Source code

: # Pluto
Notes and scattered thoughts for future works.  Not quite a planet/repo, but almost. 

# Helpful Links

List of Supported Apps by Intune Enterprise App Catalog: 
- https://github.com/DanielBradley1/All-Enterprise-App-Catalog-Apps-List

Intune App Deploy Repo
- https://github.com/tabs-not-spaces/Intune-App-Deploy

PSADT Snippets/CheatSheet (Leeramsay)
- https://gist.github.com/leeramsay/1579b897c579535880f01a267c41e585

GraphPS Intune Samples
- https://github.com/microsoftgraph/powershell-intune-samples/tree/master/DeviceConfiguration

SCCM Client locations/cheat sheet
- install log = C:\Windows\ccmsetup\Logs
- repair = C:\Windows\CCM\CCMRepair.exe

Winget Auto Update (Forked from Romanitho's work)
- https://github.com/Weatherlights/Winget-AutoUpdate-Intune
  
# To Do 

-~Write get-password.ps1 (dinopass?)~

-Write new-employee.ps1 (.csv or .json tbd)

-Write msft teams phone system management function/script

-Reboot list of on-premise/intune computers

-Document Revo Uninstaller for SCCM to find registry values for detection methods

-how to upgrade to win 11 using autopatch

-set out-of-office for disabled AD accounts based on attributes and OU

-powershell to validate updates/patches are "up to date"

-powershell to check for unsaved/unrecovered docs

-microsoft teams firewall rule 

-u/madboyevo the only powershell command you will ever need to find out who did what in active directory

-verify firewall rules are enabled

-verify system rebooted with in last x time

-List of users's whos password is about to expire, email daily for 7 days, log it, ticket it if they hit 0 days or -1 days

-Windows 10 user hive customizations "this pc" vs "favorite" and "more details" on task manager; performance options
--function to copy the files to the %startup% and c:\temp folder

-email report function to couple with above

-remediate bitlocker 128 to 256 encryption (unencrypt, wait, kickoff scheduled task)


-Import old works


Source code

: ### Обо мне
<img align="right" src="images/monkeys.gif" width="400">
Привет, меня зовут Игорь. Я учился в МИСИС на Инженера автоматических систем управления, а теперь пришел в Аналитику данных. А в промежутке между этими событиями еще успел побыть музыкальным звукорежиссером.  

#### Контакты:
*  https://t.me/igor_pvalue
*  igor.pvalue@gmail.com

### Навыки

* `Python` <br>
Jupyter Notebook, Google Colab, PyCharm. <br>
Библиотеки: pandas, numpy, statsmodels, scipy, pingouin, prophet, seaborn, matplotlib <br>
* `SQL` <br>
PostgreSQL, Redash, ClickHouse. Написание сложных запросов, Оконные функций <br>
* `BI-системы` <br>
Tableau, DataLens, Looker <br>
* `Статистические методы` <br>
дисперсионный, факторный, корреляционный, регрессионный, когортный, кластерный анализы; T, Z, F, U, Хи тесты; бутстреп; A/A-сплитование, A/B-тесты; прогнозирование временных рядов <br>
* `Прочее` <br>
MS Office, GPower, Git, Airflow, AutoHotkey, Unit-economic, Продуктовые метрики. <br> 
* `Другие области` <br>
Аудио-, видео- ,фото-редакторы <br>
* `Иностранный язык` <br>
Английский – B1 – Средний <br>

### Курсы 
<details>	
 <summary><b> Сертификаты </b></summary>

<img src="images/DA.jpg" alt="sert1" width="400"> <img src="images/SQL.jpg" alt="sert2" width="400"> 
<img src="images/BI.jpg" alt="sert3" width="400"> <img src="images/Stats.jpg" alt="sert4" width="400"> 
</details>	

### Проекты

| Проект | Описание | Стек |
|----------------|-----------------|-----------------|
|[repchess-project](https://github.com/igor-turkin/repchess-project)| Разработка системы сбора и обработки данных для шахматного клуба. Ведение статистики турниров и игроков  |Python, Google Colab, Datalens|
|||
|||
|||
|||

....

TASK STATEMENT:
Please state how many lines in the listing above contain the string "width", with case counting, and give only the number.

RESPONSE BELOW:
3